# Help needed... CERT?



## Dataniel (Sep 8, 2005)

I'm currently a student in the Computer Engineering Technology BS degree program at University of Hartford, CT. It's way to expensive, around $28,000.

I want to get a job with computer services such as customer support, installing, and troubleshooting computer problems; basically just working with computers in general.

I have been looking into tech schools and such, and I have noticed degrees called CERT. What can I do with a CERT degree in computer technical support? It seems that I could get a CERT in one year, so why should I go to an expensive college for 4 years when I can go to my community college for one year and get a CERT in Computer Technical Support?

My major, CET, isn't even what I want to do. CET is all hardware like processors and crap; I want to play with computers!

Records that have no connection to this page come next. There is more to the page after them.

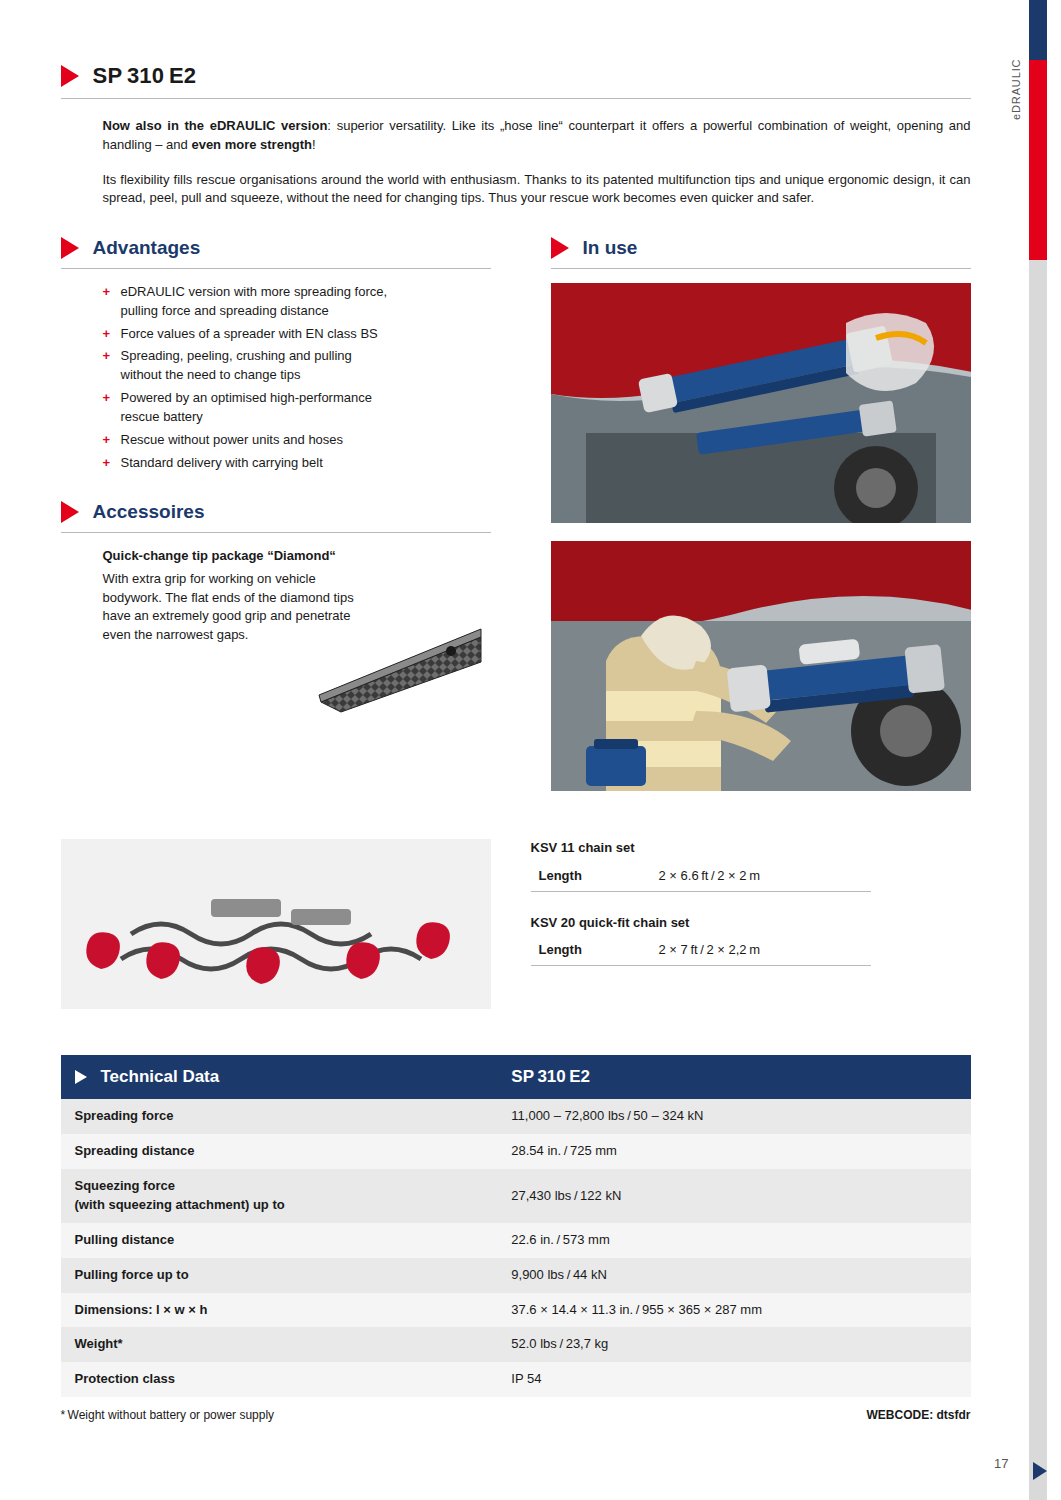eDRAULIC
17
SP 310 E2
Now also in the eDRAULIC version: superior versatility. Like its „hose line“ counterpart it offers a powerful combination of weight, opening and handling – and even more strength!
Its flexibility fills rescue organisations around the world with enthusiasm. Thanks to its patented multifunction tips and unique ergonomic design, it can spread, peel, pull and squeeze, without the need for changing tips. Thus your rescue work becomes even quicker and safer.
Advantages
eDRAULIC version with more spreading force,
pulling force and spreading distance
Force values of a spreader with EN class BS
Spreading, peeling, crushing and pulling
without the need to change tips
Powered by an optimised high-performance
rescue battery
Rescue without power units and hoses
Standard delivery with carrying belt
Accessoires
Quick-change tip package “Diamond“
With extra grip for working on vehicle bodywork. The flat ends of the diamond tips have an extremely good grip and penetrate even the narrowest gaps.
In use
KSV 11 chain set
| Length | 2 × 6.6 ft / 2 × 2 m |
KSV 20 quick-fit chain set
| Length | 2 × 7 ft / 2 × 2,2 m |
| Technical Data | SP 310 E2 |
| --- | --- |
| Spreading force | 11,000 – 72,800 lbs / 50 – 324 kN |
| Spreading distance | 28.54 in. / 725 mm |
| Squeezing force (with squeezing attachment) up to | 27,430 lbs / 122 kN |
| Pulling distance | 22.6 in. / 573 mm |
| Pulling force up to | 9,900 lbs / 44 kN |
| Dimensions: l × w × h | 37.6 × 14.4 × 11.3 in. / 955 × 365 × 287 mm |
| Weight* | 52.0 lbs / 23,7 kg |
| Protection class | IP 54 |
* Weight without battery or power supply WEBCODE: dtsfdr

So basically, I'm asking what can I do with a CERT degree in Computer Technical Support vs a BS (4 year) degree in Computer Engineering Technology?


----------



## crazijoe (Oct 19, 2004)

I have never heard of a CERT degree. What does it include?


----------



## Revoluti0n (Oct 5, 2005)

Im basically in the same boat. However, in my recent researching of certifications and programs I have never heard of "CERT". I think that reference could possibly mean simply "Certification" of some sort or even the "Computer Emergency Response Team". I assume by your post that you are looking more into the software end of things?

I would recommend looking into the A+ certification and maybe the others that Joe has under his belt. Talk with an Academic Advisor in the Computing Department for additional guidence. I would even speak with one of your professors.

http://www.us-cert.gov/current/current_activity.html ?


----------